Она пылала от гнева. Теперь наконец-то ей не надо носить маску безразличия и гордости, и она отбросила всякую сдержанность, потеряла контроль над собой. Слова бешеным потоком срывались с ее дрожащих губ.
— Дорогая, но ведь это абсурд, — возразил он с добродушной улыбкой. — Ты разнервничалась, не выдержала напряжения, оттого тебе и взбрело в голову невесть что. Почему ты мне ничего не сказала? Ты похожа на деревенщину, который приезжает в Лондон и думает, что все только на него и смотрят. Никому до нас не было дела, а если и было, то какое это имело значение? Вот уж не думал, что ты, такая умница, станешь принимать к сердцу то, что говорят всякие дураки. Ну и что, по-твоему, они говорили?
— Они говорили, что тебя выгнали.
— Что ж, это правда, — рассмеялся он.
— Они говорили, что ты трус.
— Ну и что из того?
— Вся беда в том, что это тоже правда.
Он посмотрел на нее, как бы размышляя. Губы его чуть сжались.
— Почему ты так думаешь? — спросил он холодно.
— Я увидела страх в твоих глазах, когда пришло известие о бунте, когда ты отказался отправиться на плантацию и когда я побежала за тобой в переднюю, куда ты пошел за шлемом. Я умоляла тебя, я знала, что хоть и опасно, но ты обязан принять вызов, и вдруг увидела в твоих глазах страх. Это было так жутко, я чуть не потеряла сознание.
— Глупо было бессмысленно рисковать жизнью. С какой стати? На карте не стояло ничего такого, что касалось бы лично меня. Храбрость — добродетель глупых. Я не считаю ее ценным качеством.

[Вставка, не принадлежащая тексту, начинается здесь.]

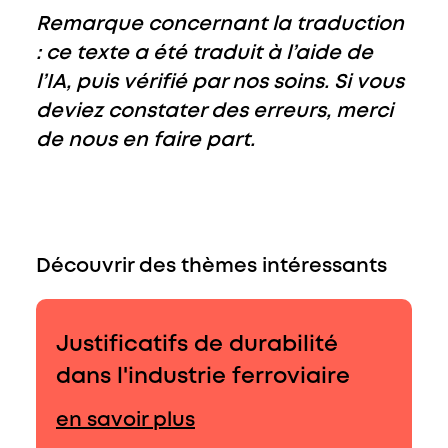
Remarque concernant la traduction
: ce texte a été traduit à l’aide de
l’IA, puis vérifié par nos soins. Si vous
deviez constater des erreurs, merci
de nous en faire part.
Découvrir des thèmes intéressants
Justificatifs de durabilité
dans l'industrie ferroviaire
en savoir plus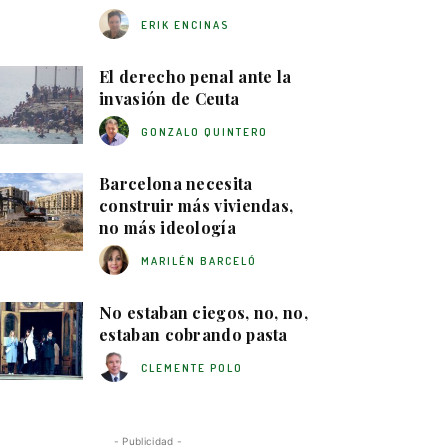
ERIK ENCINAS
El derecho penal ante la
invasión de Ceuta
GONZALO QUINTERO
Barcelona necesita
construir más viviendas,
no más ideología
MARILÉN BARCELÓ
No estaban ciegos, no, no,
estaban cobrando pasta
CLEMENTE POLO
- Publicidad -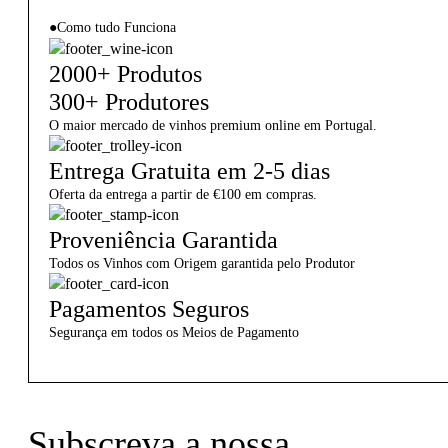
●
Como tudo Funciona
2000+ Produtos
300+ Produtores
O maior mercado de vinhos premium online em Portugal.
Entrega Gratuita em 2-5 dias
Oferta da entrega a partir de €100 em compras.
Proveniência Garantida
Todos os Vinhos com Origem garantida pelo Produtor
Pagamentos Seguros
Segurança em todos os Meios de Pagamento
Subscreva a nossa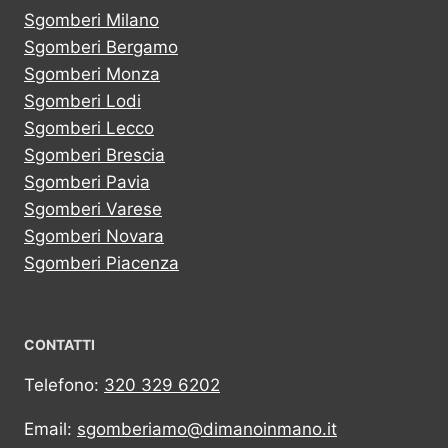
Sgomberi Milano
Sgomberi Bergamo
Sgomberi Monza
Sgomberi Lodi
Sgomberi Lecco
Sgomberi Brescia
Sgomberi Pavia
Sgomberi Varese
Sgomberi Novara
Sgomberi Piacenza
CONTATTI
Telefono:
320 329 6202
Email:
sgomberiamo@dimanoinmano.it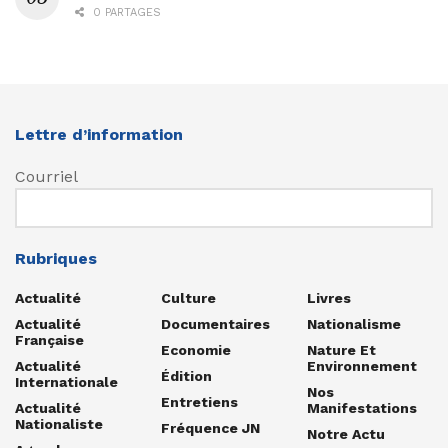
0 PARTAGES
Lettre d’information
Courriel
Rubriques
Actualité
Culture
Livres
Actualité
Documentaires
Nationalisme
Française
Economie
Nature Et
Actualité
Environnement
Édition
Internationale
Nos
Entretiens
Actualité
Manifestations
Nationaliste
Fréquence JN
Notre Actu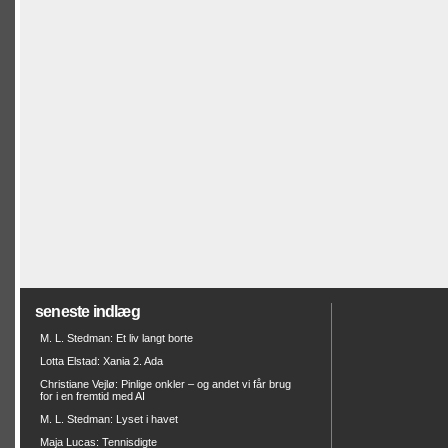
seneste indlæg
M. L. Stedman: Et liv langt borte
Lotta Elstad: Xania 2. Ada
Christiane Vejlø: Pinlige onkler – og andet vi får brug
for i en fremtid med AI
M. L. Stedman: Lyset i havet
Maja Lucas: Tennisdigte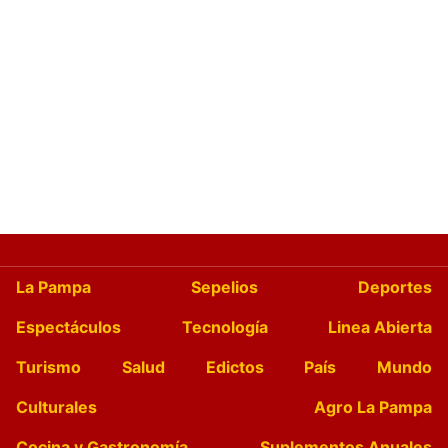
La Pampa
Sepelios
Deportes
Espectáculos
Tecnología
Linea Abierta
Turismo
Salud
Edictos
País
Mundo
Culturales
Agro La Pampa
Cocina y Gastronomía
Suplementos Anuales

— То есть как это на карте не стояло ничего такого, что касалось бы лично тебя? Если это правда, значит, вся твоя жизнь — притворство. Ты легко отбросил то, во что верил, мы оба верили. Ты нас предал. Мы и вправду ставили себя высоко, считали себя лучше других, потому что любим литературу, искусство, музыку, мы не желали ограничивать свою жизнь мелкой завистью и обывательскими сплетнями, мы дорожили духовными ценностями, любили красоту. Это питало нас. Над нами смеялись, а то и глумились. Этого было не избежать. Невежды и мещане нутром ненавидят и боятся тех, чьи интересы выше их понимания. Но нам было все равно. Мы называли их филистерами, мы презирали их и имели на то право. Нашим оправданием было то, что мы лучше, благороднее, умнее и мужественней, чем они. Но ты оказался не лучше, не благородней, не мужественней. В решающую минуту ты спрятался, как побитая собака, поджав хвост. А ведь из всех людей именно ты не имел права быть трусом. Теперь они презирают нас обоих и имеют на это право. Презирают нас и все, что мы олицетворяли. Теперь они могут говорить, что искусство и красота — вздор. Что, когда приходится туго, такие люди, как ты, всегда подводят. Они все время искали повода наброситься на нас и растерзать — и ты дал им повод. Теперь они вправе говорить, что этого следовало ожидать. Для них это настоящее торжество. Меня, бывало, приводило в бешенство, что они называли тебя Перси-пуховка. Ты знал, что тебя так называли?
— Конечно. Я считал это прозвище очень вульгарным, но меня оно нисколько не задевало.
— Забавно, что они не обманулись.
— Ты хочешь сказать, что все эти недели осуждала меня, но скрывала это? Вот уж не думал, что ты на такое способна.